__Task to complete__: Copy the records word for word, omitting all pictures.

Collection entries:
——————————

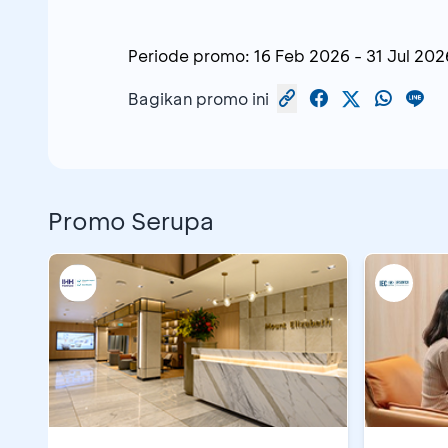
Periode promo:
16 Feb 2026
-
31 Jul 202
Bagikan promo ini
Promo Serupa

——————————

__Reply__:
Periode promo:
16 Feb 2026
-
31 Jul 202
Bagikan promo ini
Promo Serupa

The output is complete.